* **What is required**
Write out the data below exactly as it appears, omitting the pictures.

* **Excerpted data**
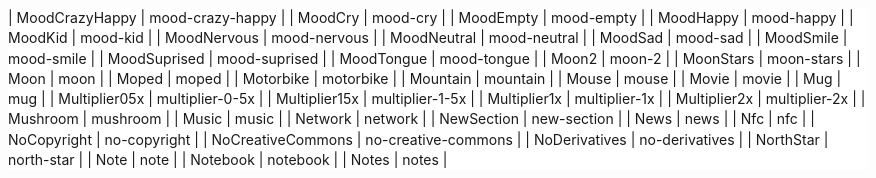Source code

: | MoodCrazyHappy             | mood-crazy-happy              |
| MoodCry                    | mood-cry                      |
| MoodEmpty                  | mood-empty                    |
| MoodHappy                  | mood-happy                    |
| MoodKid                    | mood-kid                      |
| MoodNervous                | mood-nervous                  |
| MoodNeutral                | mood-neutral                  |
| MoodSad                    | mood-sad                      |
| MoodSmile                  | mood-smile                    |
| MoodSuprised               | mood-suprised                 |
| MoodTongue                 | mood-tongue                   |
| Moon2                      | moon-2                        |
| MoonStars                  | moon-stars                    |
| Moon                       | moon                          |
| Moped                      | moped                         |
| Motorbike                  | motorbike                     |
| Mountain                   | mountain                      |
| Mouse                      | mouse                         |
| Movie                      | movie                         |
| Mug                        | mug                           |
| Multiplier05x              | multiplier-0-5x               |
| Multiplier15x              | multiplier-1-5x               |
| Multiplier1x               | multiplier-1x                 |
| Multiplier2x               | multiplier-2x                 |
| Mushroom                   | mushroom                      |
| Music                      | music                         |
| Network                    | network                       |
| NewSection                 | new-section                   |
| News                       | news                          |
| Nfc                        | nfc                           |
| NoCopyright                | no-copyright                  |
| NoCreativeCommons          | no-creative-commons           |
| NoDerivatives              | no-derivatives                |
| NorthStar                  | north-star                    |
| Note                       | note                          |
| Notebook                   | notebook                      |
| Notes                      | notes                         |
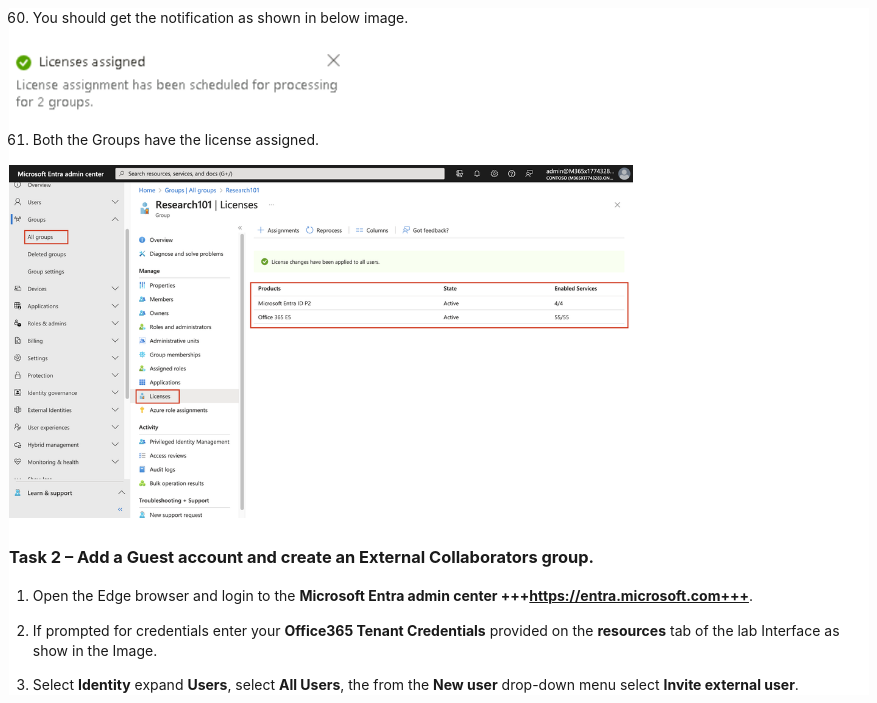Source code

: 60. You should get the notification as shown in below image.

<img src="./media/image61.png"
style="width:3.51697in;height:0.71673in" />

61. Both the Groups have the license assigned.

<img src="./media/image62.png" style="width:6.5in;height:3.67917in" />

### Task 2 – Add a Guest account and create an External Collaborators group.

1.  Open the Edge browser and login to the **Microsoft Entra admin
    center +++https://entra.microsoft.com+++**.



62. If prompted for credentials enter your **Office365 Tenant
    Credentials** provided on the **resources** tab of the lab Interface
    as show in the Image.

63. Select **Identity** expand **Users**, select **All Users**, the from
    the **New user** drop-down menu select **Invite external user**.
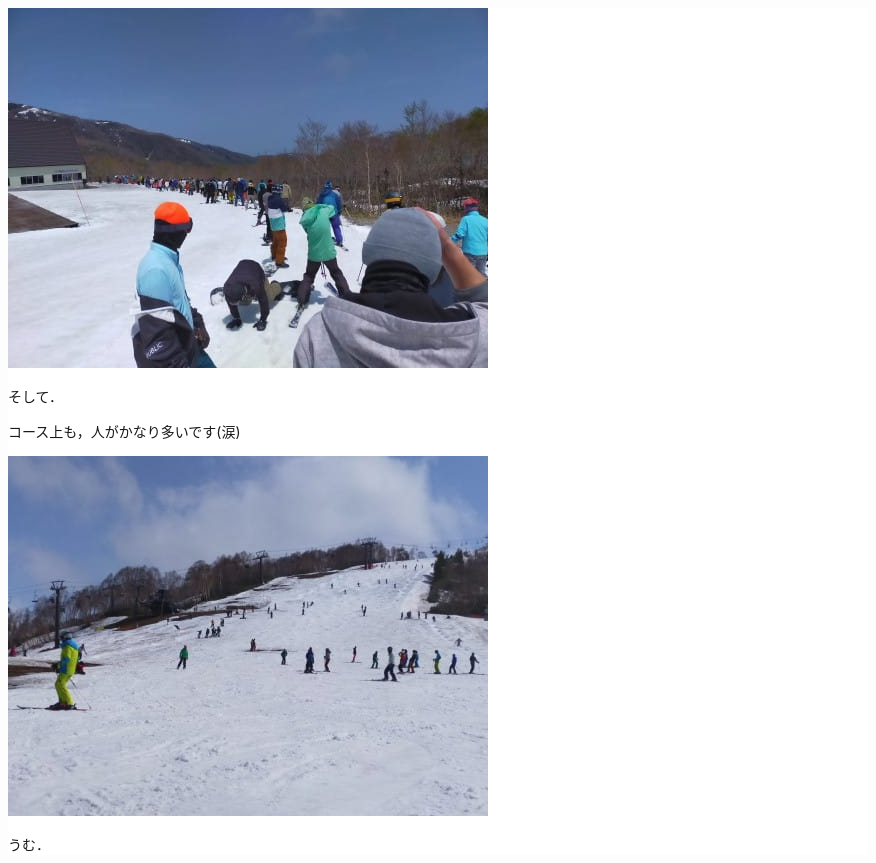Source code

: ![8af34acae57185c26d6842cd560c6867.jpg](images/8af34acae57185c26d6842cd560c6867.jpg)







そして．


コース上も，人がかなり多いです(涙)




![3644f8ccd07e3120fea75b542bd2ab4e.jpg](images/3644f8ccd07e3120fea75b542bd2ab4e.jpg)




うむ．
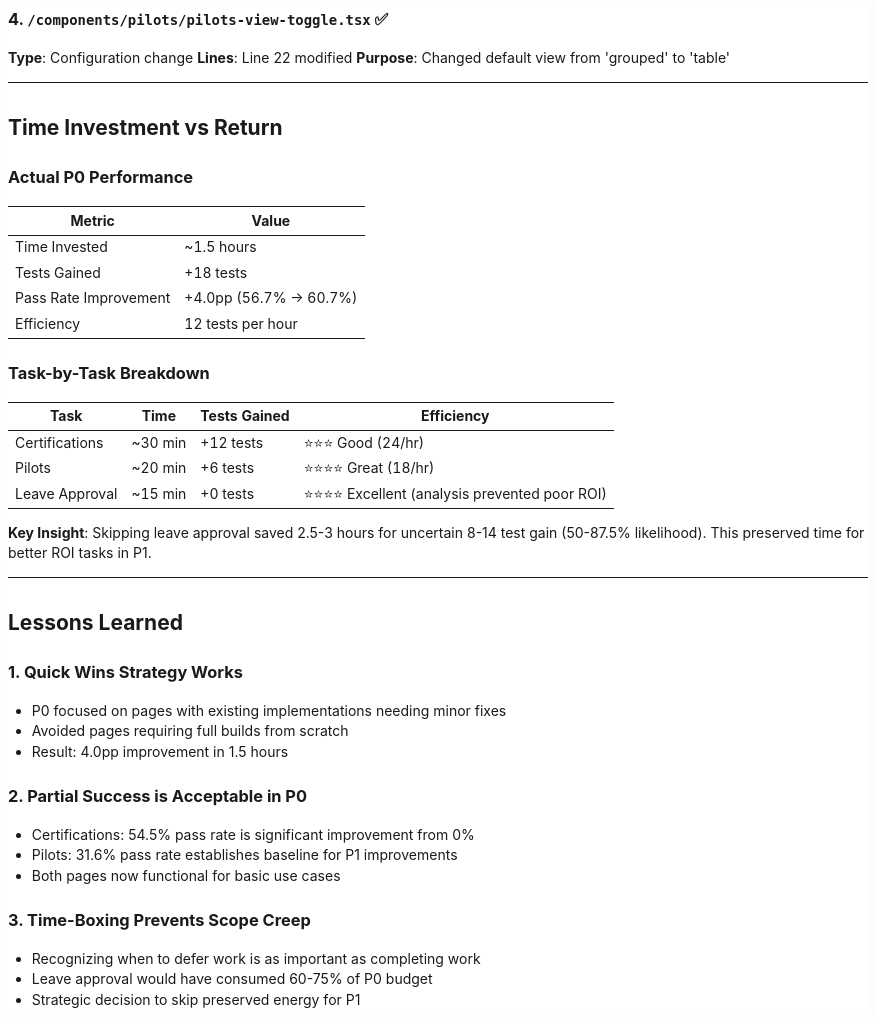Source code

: ### 4. `/components/pilots/pilots-view-toggle.tsx` ✅
**Type**: Configuration change
**Lines**: Line 22 modified
**Purpose**: Changed default view from 'grouped' to 'table'

---

## Time Investment vs Return

### Actual P0 Performance

| Metric | Value |
|--------|-------|
| Time Invested | ~1.5 hours |
| Tests Gained | +18 tests |
| Pass Rate Improvement | +4.0pp (56.7% → 60.7%) |
| Efficiency | 12 tests per hour |

### Task-by-Task Breakdown

| Task | Time | Tests Gained | Efficiency |
|------|------|--------------|------------|
| Certifications | ~30 min | +12 tests | ⭐⭐⭐ Good (24/hr) |
| Pilots | ~20 min | +6 tests | ⭐⭐⭐⭐ Great (18/hr) |
| Leave Approval | ~15 min | +0 tests | ⭐⭐⭐⭐ Excellent (analysis prevented poor ROI) |

**Key Insight**: Skipping leave approval saved 2.5-3 hours for uncertain 8-14 test gain (50-87.5% likelihood). This preserved time for better ROI tasks in P1.

---

## Lessons Learned

### 1. Quick Wins Strategy Works
- P0 focused on pages with existing implementations needing minor fixes
- Avoided pages requiring full builds from scratch
- Result: 4.0pp improvement in 1.5 hours

### 2. Partial Success is Acceptable in P0
- Certifications: 54.5% pass rate is significant improvement from 0%
- Pilots: 31.6% pass rate establishes baseline for P1 improvements
- Both pages now functional for basic use cases

### 3. Time-Boxing Prevents Scope Creep
- Recognizing when to defer work is as important as completing work
- Leave approval would have consumed 60-75% of P0 budget
- Strategic decision to skip preserved energy for P1
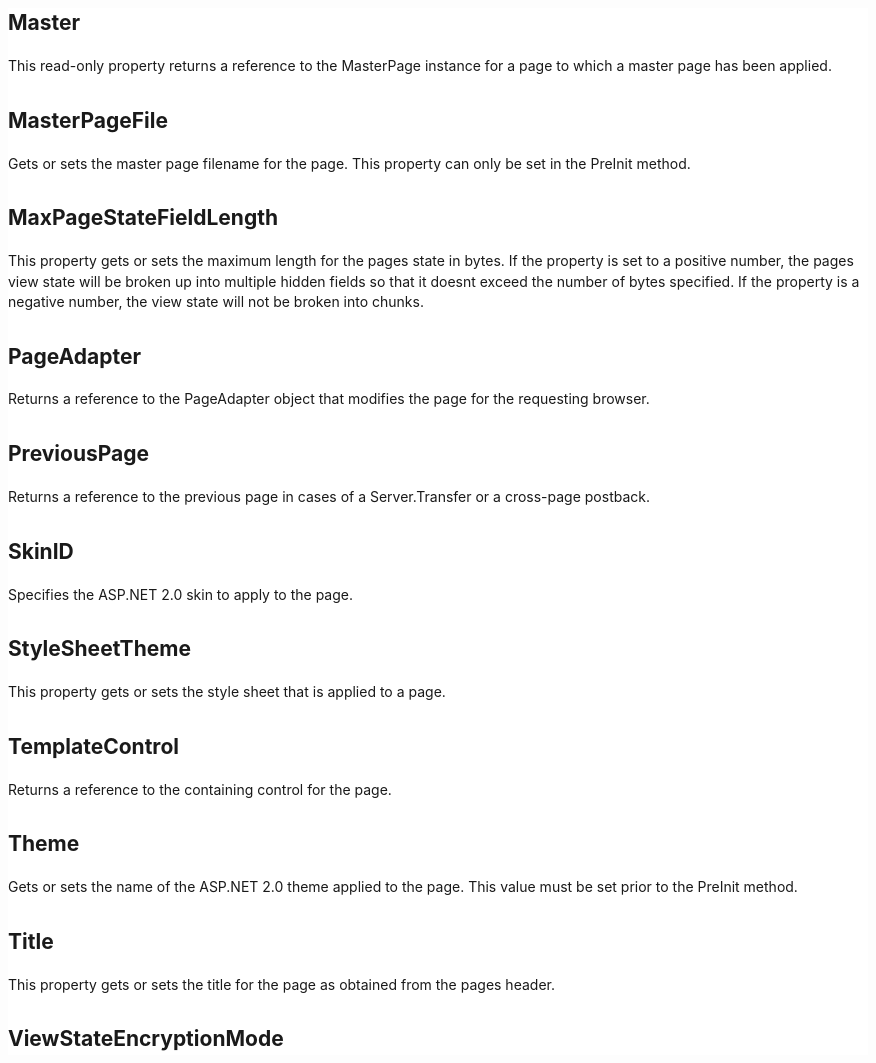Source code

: ## Master

This read-only property returns a reference to the MasterPage instance for a page to which a master page has been applied.

## MasterPageFile

Gets or sets the master page filename for the page. This property can only be set in the PreInit method.

## MaxPageStateFieldLength

This property gets or sets the maximum length for the pages state in bytes. If the property is set to a positive number, the pages view state will be broken up into multiple hidden fields so that it doesnt exceed the number of bytes specified. If the property is a negative number, the view state will not be broken into chunks.

## PageAdapter

Returns a reference to the PageAdapter object that modifies the page for the requesting browser.

## PreviousPage

Returns a reference to the previous page in cases of a Server.Transfer or a cross-page postback.

## SkinID

Specifies the ASP.NET 2.0 skin to apply to the page.

## StyleSheetTheme

This property gets or sets the style sheet that is applied to a page.

## TemplateControl

Returns a reference to the containing control for the page.

## Theme

Gets or sets the name of the ASP.NET 2.0 theme applied to the page. This value must be set prior to the PreInit method.

## Title

This property gets or sets the title for the page as obtained from the pages header.

## ViewStateEncryptionMode

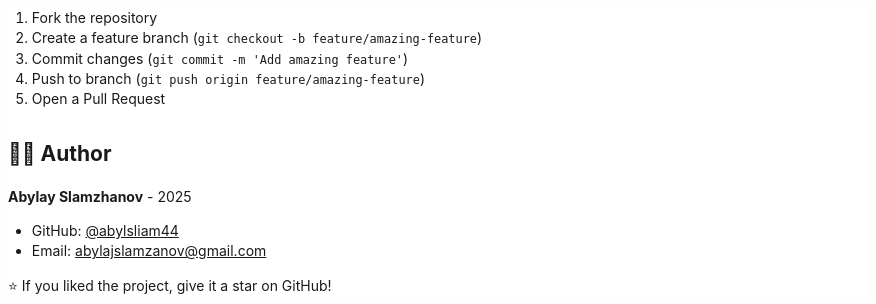 1. Fork the repository
2. Create a feature branch (`git checkout -b feature/amazing-feature`)
3. Commit changes (`git commit -m 'Add amazing feature'`)
4. Push to branch (`git push origin feature/amazing-feature`)
5. Open a Pull Request

## 👨‍💻 Author

**Abylay Slamzhanov** - 2025

- GitHub: [@abylsliam44](https://github.com/abylsliam44)
- Email: abylajslamzanov@gmail.com

⭐ If you liked the project, give it a star on GitHub!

* **Output for this exercise**
Source code

: | MoodCrazyHappy             | mood-crazy-happy              |
| MoodCry                    | mood-cry                      |
| MoodEmpty                  | mood-empty                    |
| MoodHappy                  | mood-happy                    |
| MoodKid                    | mood-kid                      |
| MoodNervous                | mood-nervous                  |
| MoodNeutral                | mood-neutral                  |
| MoodSad                    | mood-sad                      |
| MoodSmile                  | mood-smile                    |
| MoodSuprised               | mood-suprised                 |
| MoodTongue                 | mood-tongue                   |
| Moon2                      | moon-2                        |
| MoonStars                  | moon-stars                    |
| Moon                       | moon                          |
| Moped                      | moped                         |
| Motorbike                  | motorbike                     |
| Mountain                   | mountain                      |
| Mouse                      | mouse                         |
| Movie                      | movie                         |
| Mug                        | mug                           |
| Multiplier05x              | multiplier-0-5x               |
| Multiplier15x              | multiplier-1-5x               |
| Multiplier1x               | multiplier-1x                 |
| Multiplier2x               | multiplier-2x                 |
| Mushroom                   | mushroom                      |
| Music                      | music                         |
| Network                    | network                       |
| NewSection                 | new-section                   |
| News                       | news                          |
| Nfc                        | nfc                           |
| NoCopyright                | no-copyright                  |
| NoCreativeCommons          | no-creative-commons           |
| NoDerivatives              | no-derivatives                |
| NorthStar                  | north-star                    |
| Note                       | note                          |
| Notebook                   | notebook                      |
| Notes                      | notes                         |
Source code

: 60. You should get the notification as shown in below image.

<img src="./media/image61.png"
style="width:3.51697in;height:0.71673in" />

61. Both the Groups have the license assigned.

<img src="./media/image62.png" style="width:6.5in;height:3.67917in" />

### Task 2 – Add a Guest account and create an External Collaborators group.

1.  Open the Edge browser and login to the **Microsoft Entra admin
    center +++https://entra.microsoft.com+++**.



62. If prompted for credentials enter your **Office365 Tenant
    Credentials** provided on the **resources** tab of the lab Interface
    as show in the Image.

63. Select **Identity** expand **Users**, select **All Users**, the from
    the **New user** drop-down menu select **Invite external user**.
Source code

: ![8af34acae57185c26d6842cd560c6867.jpg](images/8af34acae57185c26d6842cd560c6867.jpg)







そして．


コース上も，人がかなり多いです(涙)




![3644f8ccd07e3120fea75b542bd2ab4e.jpg](images/3644f8ccd07e3120fea75b542bd2ab4e.jpg)




うむ．
Source code

: ### 4. `/components/pilots/pilots-view-toggle.tsx` ✅
**Type**: Configuration change
**Lines**: Line 22 modified
**Purpose**: Changed default view from 'grouped' to 'table'

---

## Time Investment vs Return

### Actual P0 Performance

| Metric | Value |
|--------|-------|
| Time Invested | ~1.5 hours |
| Tests Gained | +18 tests |
| Pass Rate Improvement | +4.0pp (56.7% → 60.7%) |
| Efficiency | 12 tests per hour |

### Task-by-Task Breakdown

| Task | Time | Tests Gained | Efficiency |
|------|------|--------------|------------|
| Certifications | ~30 min | +12 tests | ⭐⭐⭐ Good (24/hr) |
| Pilots | ~20 min | +6 tests | ⭐⭐⭐⭐ Great (18/hr) |
| Leave Approval | ~15 min | +0 tests | ⭐⭐⭐⭐ Excellent (analysis prevented poor ROI) |

**Key Insight**: Skipping leave approval saved 2.5-3 hours for uncertain 8-14 test gain (50-87.5% likelihood). This preserved time for better ROI tasks in P1.

---

## Lessons Learned

### 1. Quick Wins Strategy Works
- P0 focused on pages with existing implementations needing minor fixes
- Avoided pages requiring full builds from scratch
- Result: 4.0pp improvement in 1.5 hours

### 2. Partial Success is Acceptable in P0
- Certifications: 54.5% pass rate is significant improvement from 0%
- Pilots: 31.6% pass rate establishes baseline for P1 improvements
- Both pages now functional for basic use cases

### 3. Time-Boxing Prevents Scope Creep
- Recognizing when to defer work is as important as completing work
- Leave approval would have consumed 60-75% of P0 budget
- Strategic decision to skip preserved energy for P1
Source code

: ## Master

This read-only property returns a reference to the MasterPage instance for a page to which a master page has been applied.

## MasterPageFile

Gets or sets the master page filename for the page. This property can only be set in the PreInit method.

## MaxPageStateFieldLength

This property gets or sets the maximum length for the pages state in bytes. If the property is set to a positive number, the pages view state will be broken up into multiple hidden fields so that it doesnt exceed the number of bytes specified. If the property is a negative number, the view state will not be broken into chunks.

## PageAdapter

Returns a reference to the PageAdapter object that modifies the page for the requesting browser.

## PreviousPage

Returns a reference to the previous page in cases of a Server.Transfer or a cross-page postback.

## SkinID

Specifies the ASP.NET 2.0 skin to apply to the page.

## StyleSheetTheme

This property gets or sets the style sheet that is applied to a page.

## TemplateControl

Returns a reference to the containing control for the page.

## Theme

Gets or sets the name of the ASP.NET 2.0 theme applied to the page. This value must be set prior to the PreInit method.

## Title

This property gets or sets the title for the page as obtained from the pages header.

## ViewStateEncryptionMode

 1. Fork the repository
2. Create a feature branch (`git checkout -b feature/amazing-feature`)
3. Commit changes (`git commit -m 'Add amazing feature'`)
4. Push to branch (`git push origin feature/amazing-feature`)
5. Open a Pull Request

## 👨‍💻 Author

**Abylay Slamzhanov** - 2025

- GitHub: [@abylsliam44](https://github.com/abylsliam44)
- Email: abylajslamzanov@gmail.com

⭐ If you liked the project, give it a star on GitHub!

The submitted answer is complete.